News Article
University of Texas Orders Aixtron Black Magic Tool for Wearable Electronics
The system will be used to create high quality carbon nanotubes and graphene thin films for a project on electronic textiles. These are fabrics that enable computing, digital components and electronics to be embedded in them.
Aixtron SE has installed and commissioned a 4-inch Black Magic Plasma Enhanced CVD (PECVD) system at the University of Texas at Austin.
The local Aixtron support team set up the tool after it was delivered at the end of 2010 at the Department of Electrical and Computer Engineering, Microelectronics Research Centre.
Deji Akinwande and Rod Ruoff from the Department of Electrical and Computer Engineering are working on several projects to exploit the material in flexible electronics. “We needed a dedicated CVD deposition system to reliably, easily and routinely produce high quality carbon nanotubes and graphene thin films for our government funded project on wearable electronics. I am confident that Aixtron has the best equipment solution in terms of technology, scalability and flexibility for producing these thin films,” Deji Akinwande commented.

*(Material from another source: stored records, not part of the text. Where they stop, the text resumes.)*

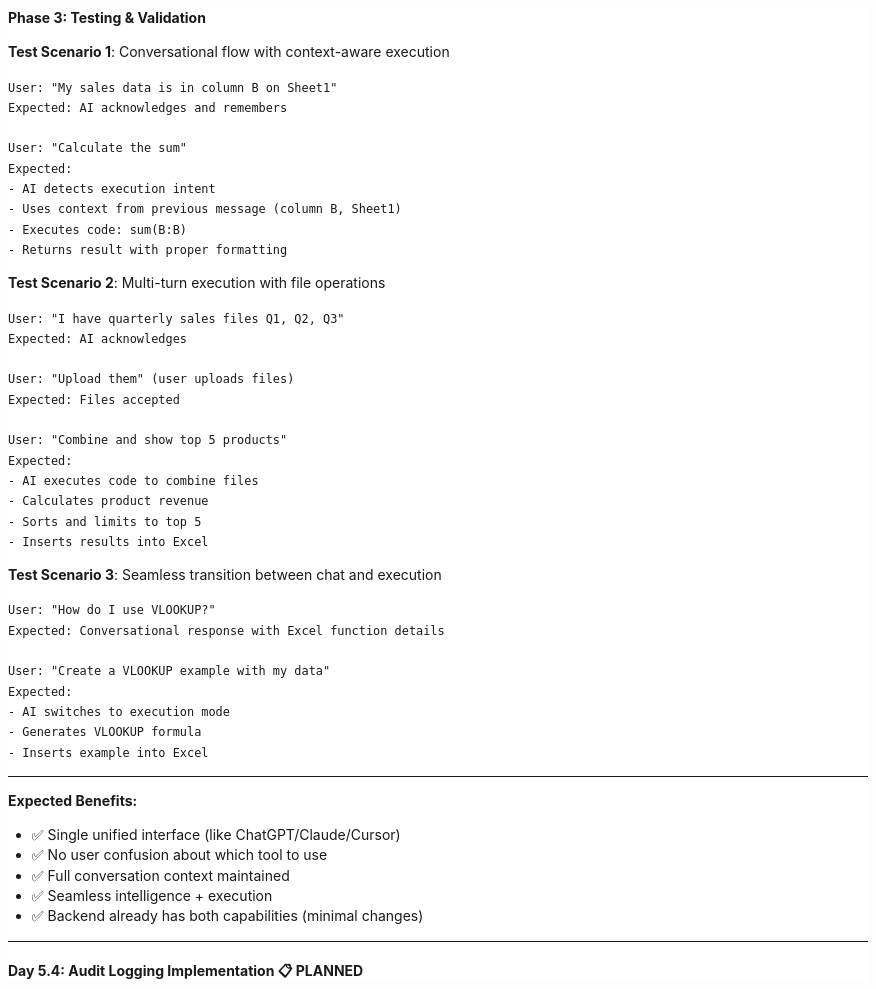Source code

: **Phase 3: Testing & Validation**

**Test Scenario 1**: Conversational flow with context-aware execution
```
User: "My sales data is in column B on Sheet1"
Expected: AI acknowledges and remembers

User: "Calculate the sum"
Expected:
- AI detects execution intent
- Uses context from previous message (column B, Sheet1)
- Executes code: sum(B:B)
- Returns result with proper formatting
```

**Test Scenario 2**: Multi-turn execution with file operations
```
User: "I have quarterly sales files Q1, Q2, Q3"
Expected: AI acknowledges

User: "Upload them" (user uploads files)
Expected: Files accepted

User: "Combine and show top 5 products"
Expected:
- AI executes code to combine files
- Calculates product revenue
- Sorts and limits to top 5
- Inserts results into Excel
```

**Test Scenario 3**: Seamless transition between chat and execution
```
User: "How do I use VLOOKUP?"
Expected: Conversational response with Excel function details

User: "Create a VLOOKUP example with my data"
Expected:
- AI switches to execution mode
- Generates VLOOKUP formula
- Inserts example into Excel
```

---

**Expected Benefits:**
- ✅ Single unified interface (like ChatGPT/Claude/Cursor)
- ✅ No user confusion about which tool to use
- ✅ Full conversation context maintained
- ✅ Seamless intelligence + execution
- ✅ Backend already has both capabilities (minimal changes)

---

#### **Day 5.4: Audit Logging Implementation** 📋 **PLANNED**
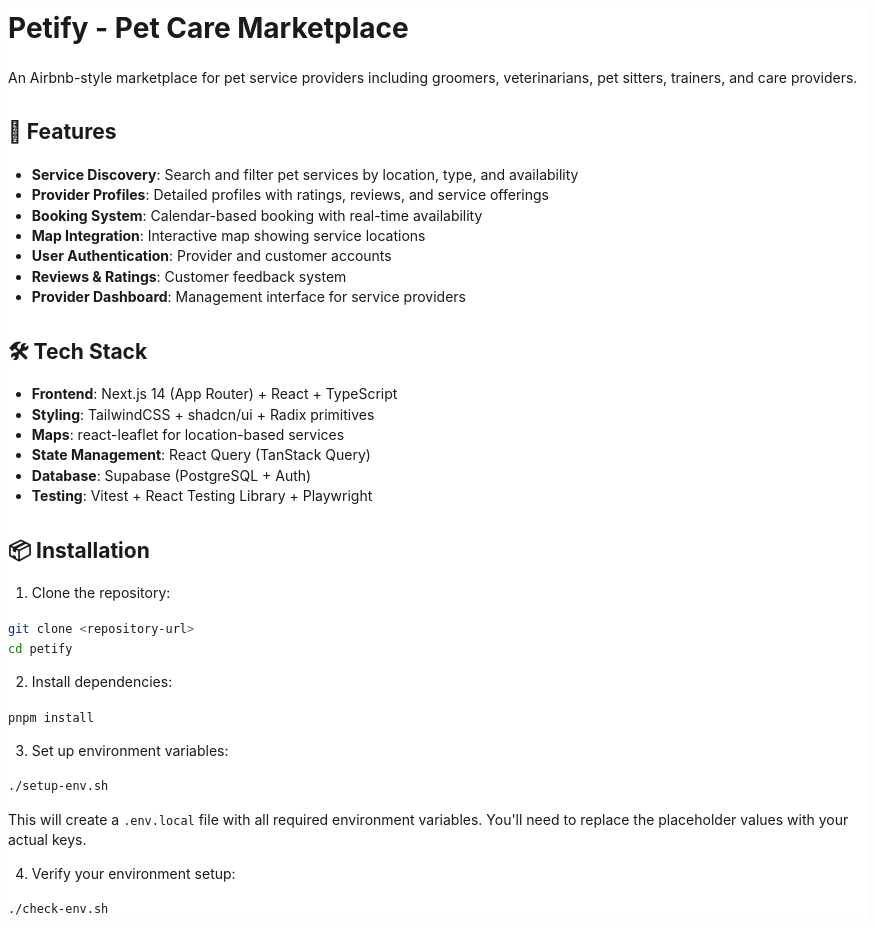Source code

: # Petify - Pet Care Marketplace

An Airbnb-style marketplace for pet service providers including groomers,
veterinarians, pet sitters, trainers, and care providers.

## 🚀 Features

- **Service Discovery**: Search and filter pet services by location, type, and
  availability
- **Provider Profiles**: Detailed profiles with ratings, reviews, and service
  offerings
- **Booking System**: Calendar-based booking with real-time availability
- **Map Integration**: Interactive map showing service locations
- **User Authentication**: Provider and customer accounts
- **Reviews & Ratings**: Customer feedback system
- **Provider Dashboard**: Management interface for service providers

## 🛠 Tech Stack

- **Frontend**: Next.js 14 (App Router) + React + TypeScript
- **Styling**: TailwindCSS + shadcn/ui + Radix primitives
- **Maps**: react-leaflet for location-based services
- **State Management**: React Query (TanStack Query)
- **Database**: Supabase (PostgreSQL + Auth)
- **Testing**: Vitest + React Testing Library + Playwright

## 📦 Installation

1. Clone the repository:

```bash
git clone <repository-url>
cd petify
```

2. Install dependencies:

```bash
pnpm install
```

3. Set up environment variables:

```bash
./setup-env.sh
```

This will create a `.env.local` file with all required environment variables.
You'll need to replace the placeholder values with your actual keys.

4. Verify your environment setup:

```bash
./check-env.sh
```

Carbon nanotubes and graphene are increasingly being applied to flexible electronics. These films possess unique electrical and electronic properties which enable them to be used as electrodes, sensing materials as well as high mobility devices. They can be made extremely thin with a high degree of transparency, and maintain their properties whilst being flexed.
Established in 1983, the Microelectronics Research Centre is equipped with state of the art semiconductor fabrication equipment housed in 12,000 square feet of Class 100 and Class 1000 cleanroom space, with 15,000 square feet of characterization laboratories. The Centre has 15 faculty and 120 graduate students, and is recognised as one of the leading centres of excellence for graphene research.
Electronic textiles are fabrics that enable computing, digital components and electronics to be embedded in them. This involves mounting classical electronic devices such as conducting wires, ICs, LEDs and conventional batteries into garments. The electronic function can also be created directly on the textile fibres. These functions can either be passive such as pure wires, conducting textile fibres, or more advanced functions such as transistors, diodes and solar cells. E-textiles have the ability to sense, act, store, emit, and move.